Pieces like these show how the WSU coaching staff get creative in using Etienne’s shooting gravity to the advantage of his teammates, charging defenses to protect him from the face to the perimeter. .
“I felt like we goaltenders were just more aggressive getting out of those ball screens and helping out (center),” Porter said. “We know people are going to turn Tyson away the rest of the year. It’s like that for the preseason player of the year. So we need to make sure we find other people with open eyes.
Another promising development early in the game was how active Udeze was as a screener.

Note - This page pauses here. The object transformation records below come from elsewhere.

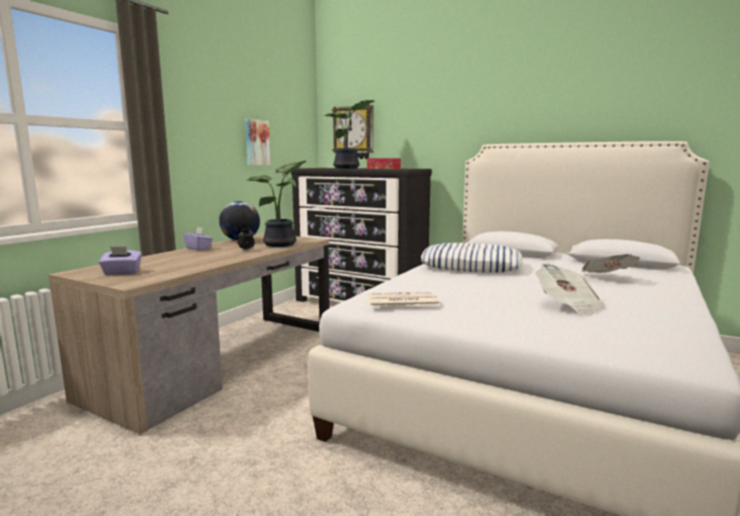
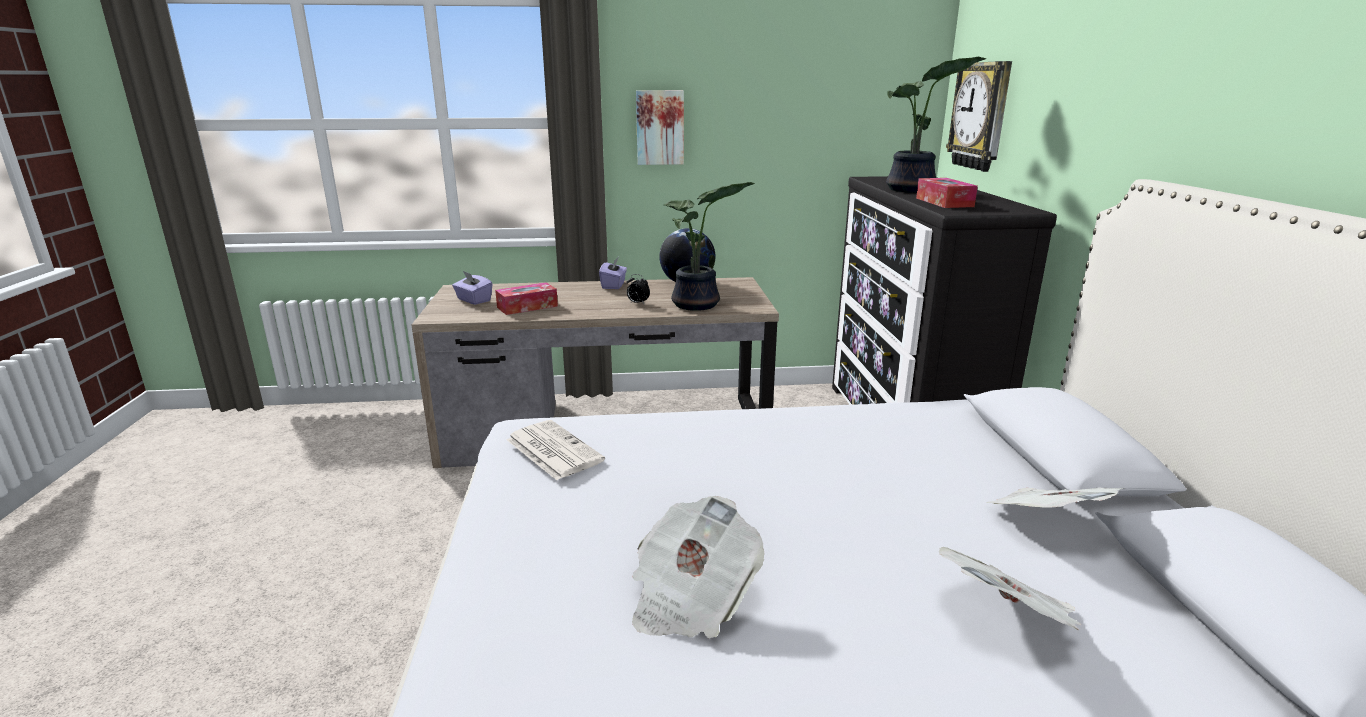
camera: 55 degrees right, 10 degrees up
(181, 265) = (527, 307): none -> tissue box
(256, 142) = (781, 134): picture -> picture (660, 127)
(471, 266) = (856, 445): pillow -> none
(555, 263) = (1046, 522): none -> newspaper

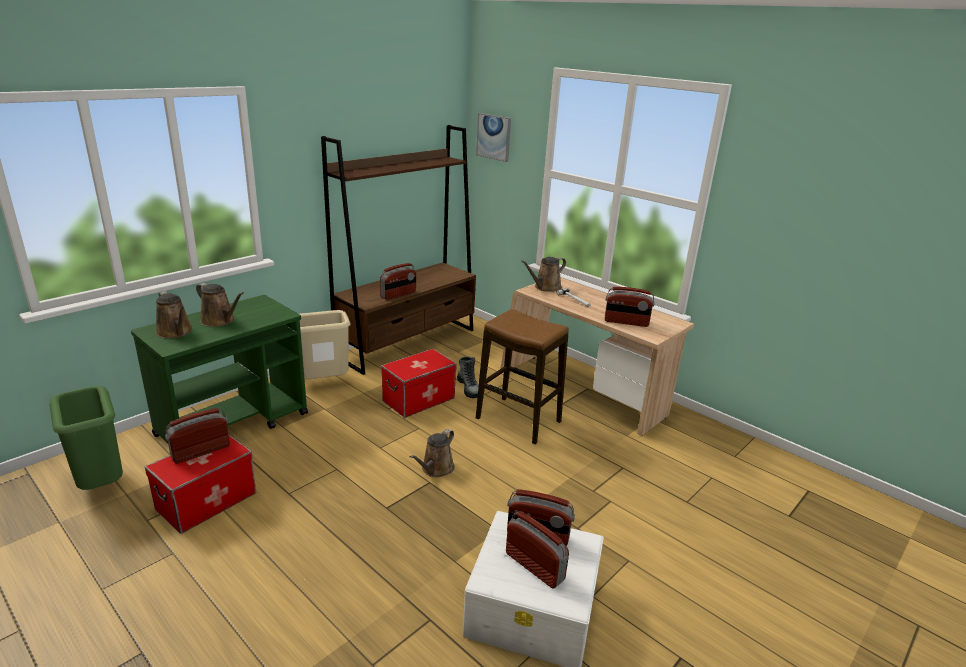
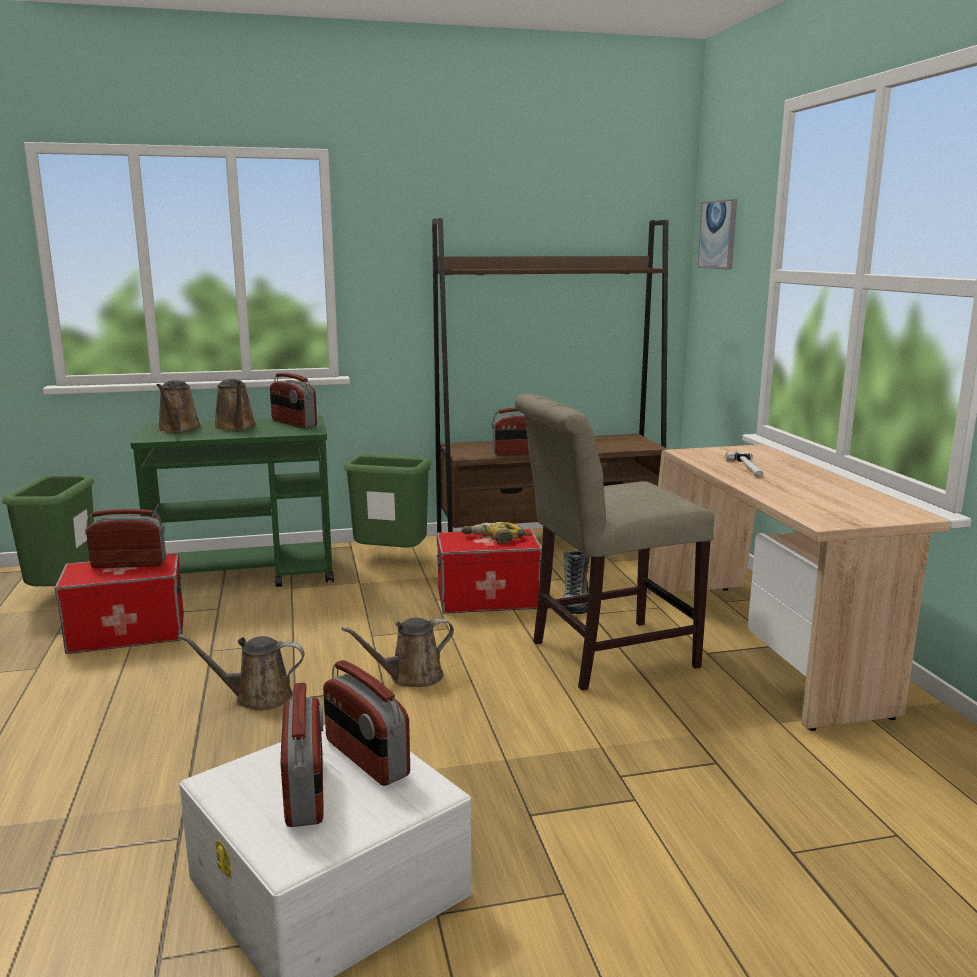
camera: 35 degrees right, 10 degrees down
(323, 383) = (391, 559): beige trash can -> green trash can
(422, 362) = (495, 539): none -> power drill
(518, 420) = (604, 655): stool -> beige chair
(545, 287) = (719, 452): brown watering can -> brown watering can (257, 697)
(626, 322) = (800, 500): radio -> radio (293, 423)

Udeze appeared to be more diligent than usual to make sure he was holding the screen, instead of sliding it around and letting the defender pass. He also didn’t let the ball stick when passed to him on the perimeter, as Udeze was decisive in turning the ball to the other side of the floor and restarting the filtering process.
With Missouri starting the game with 7-3, 300-pound Jordan Wilmore down center, Udeze used his quickness around the perimeter not to score, but to prepare the others to score. Because Mizzou had to play with Wilmore, Udeze gave the WSU an advantage by slamming the defense every time he put up a solid screen and then rolled towards the basket.
In the first game of the match, Wilmore was late to step up, Udeze buried Etienne’s defender in a screen and the WSU star was free to take his first shot of the match. In the second play, Udeze again placed a good screen to give Porter an advantage towards the basket, then rolled to force the defenseman on the weak Missouri side to pinch and remove the pass. That screen and roll opened the pass back to Dexter Dennis on the wing, which he burned to immediately give WSU a 6-0 lead. A Udeze screen set up a third three-point pointer shortly thereafter.
Udeze hadn’t even attempted a shot, but had already made a huge impression on the game. WSU hopes to be able to replicate this in the future.
“We need the production of Mo in the field,” Etienne said. “It’s a big part of our attack. He’s one of our more experienced guys and someone we’ll need buckets and rebounds this season. I was happy to see him play the way he did (against Missouri). It’s a confidence booster, that’s for sure. I’m happy for him. He made the necessary adjustments and I’m proud of him for that.